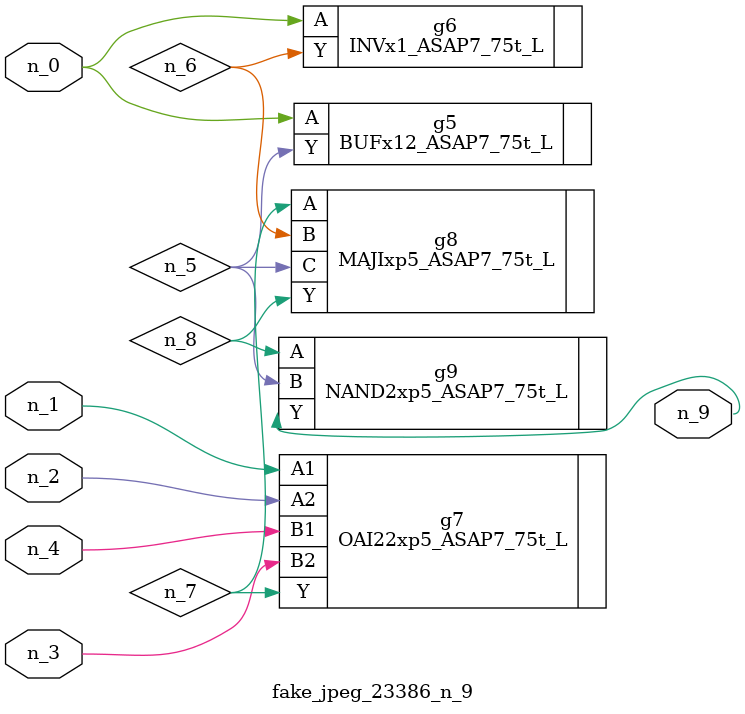
<source format=v>
module fake_jpeg_23386_n_9 (n_3, n_2, n_1, n_0, n_4, n_9);

input n_3;
input n_2;
input n_1;
input n_0;
input n_4;

output n_9;

wire n_8;
wire n_6;
wire n_5;
wire n_7;

BUFx12_ASAP7_75t_L g5 ( 
.A(n_0),
.Y(n_5)
);

INVx1_ASAP7_75t_L g6 ( 
.A(n_0),
.Y(n_6)
);

OAI22xp5_ASAP7_75t_L g7 ( 
.A1(n_1),
.A2(n_2),
.B1(n_4),
.B2(n_3),
.Y(n_7)
);

MAJIxp5_ASAP7_75t_L g8 ( 
.A(n_7),
.B(n_6),
.C(n_5),
.Y(n_8)
);

NAND2xp5_ASAP7_75t_L g9 ( 
.A(n_8),
.B(n_5),
.Y(n_9)
);


endmodule
</source>
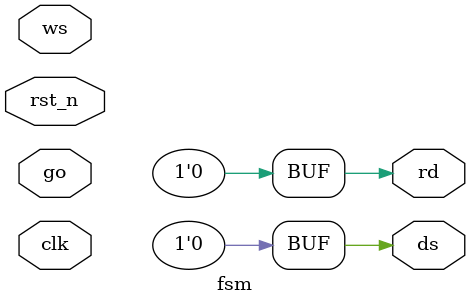
<source format=v>
module fsm(ds,rd,go,ws,clk,rst_n);
  input go,ws;
  input clk,rst_n;
  output reg ds,rd;
  
  parameter [1:0] i = 2'b00,
  				  r = 2'b01,
  				  d = 2'b10,
  				 dn = 2'b11;
  
  reg [1:0] state,next;
  
  always@ (posedge clk , negedge rst_n)begin
  if (!rst_n) state <= i;
   else 		  state <= next;
  end
  
  always@ (state or go or ws)begin
  next = 2'bx ;
  ds = 1'b0;
  rd = 1'b0;
  
  case (state)
    i : begin if(go) next = r;
    	else   next = i;
    end
    
    r :begin    next = d;
    end
    
    d :begin  if(ws) next = r;
    	else   next = dn;
    end
    
    dn :  begin    next = i;
    end
    
  endcase
  
  end
endmodule
    
  
  
</source>
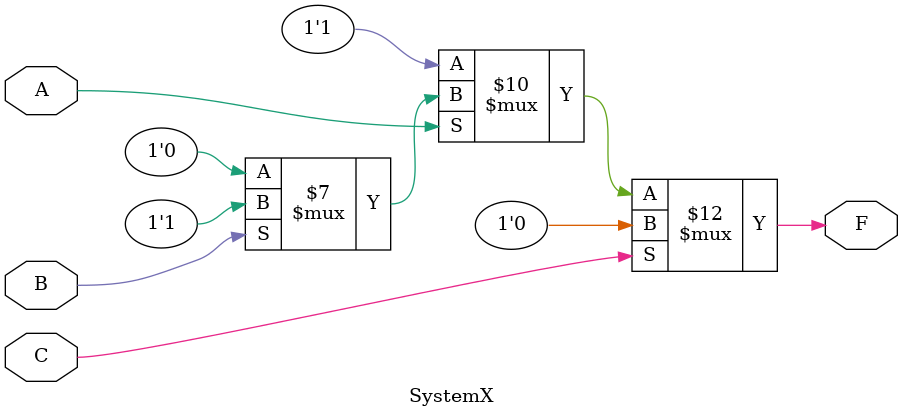
<source format=v>
module SystemX(A,B,C,F);
input wire A,B,C;
output reg F;

always@(*) begin
  if(C == 0) begin
      if(A == 0)
         F <= 1'b1;
		else begin
		   if(B == 1)
		      F <= 1'b1;
			else
			   F <= 1'b0;
		end
  end
  else
    F <= 1'b0;
end
endmodule
</source>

=====

Only a number is wanted here: how many lines in the data above include the string "state"?

**RESULT OF THE EXERCISE:**
5